• **Work request**
What is needed is an exact copy of the lines from the one containing "Table 1. Building" through the last line of the entries below, both included.

• **Records for this task**
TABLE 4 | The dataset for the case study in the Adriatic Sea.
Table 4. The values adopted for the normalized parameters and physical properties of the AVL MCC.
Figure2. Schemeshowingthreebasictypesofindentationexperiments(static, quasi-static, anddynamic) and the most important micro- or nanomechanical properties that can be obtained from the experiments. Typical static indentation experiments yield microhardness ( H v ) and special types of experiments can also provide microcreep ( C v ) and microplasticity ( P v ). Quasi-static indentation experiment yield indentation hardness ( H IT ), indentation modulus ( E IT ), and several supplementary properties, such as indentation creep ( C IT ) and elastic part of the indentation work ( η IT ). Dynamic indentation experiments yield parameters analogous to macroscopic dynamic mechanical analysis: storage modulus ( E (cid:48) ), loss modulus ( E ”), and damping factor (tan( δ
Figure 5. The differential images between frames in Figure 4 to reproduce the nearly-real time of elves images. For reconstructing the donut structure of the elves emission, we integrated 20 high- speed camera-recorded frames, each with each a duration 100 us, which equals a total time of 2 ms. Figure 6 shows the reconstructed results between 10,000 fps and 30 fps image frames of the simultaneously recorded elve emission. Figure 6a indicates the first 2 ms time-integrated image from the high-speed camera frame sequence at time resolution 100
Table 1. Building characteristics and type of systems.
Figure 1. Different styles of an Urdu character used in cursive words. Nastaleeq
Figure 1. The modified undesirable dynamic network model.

• **Solution to the problem**
Table 1. Building characteristics and type of systems.
Figure 1. Different styles of an Urdu character used in cursive words. Nastaleeq
Figure 1. The modified undesirable dynamic network model.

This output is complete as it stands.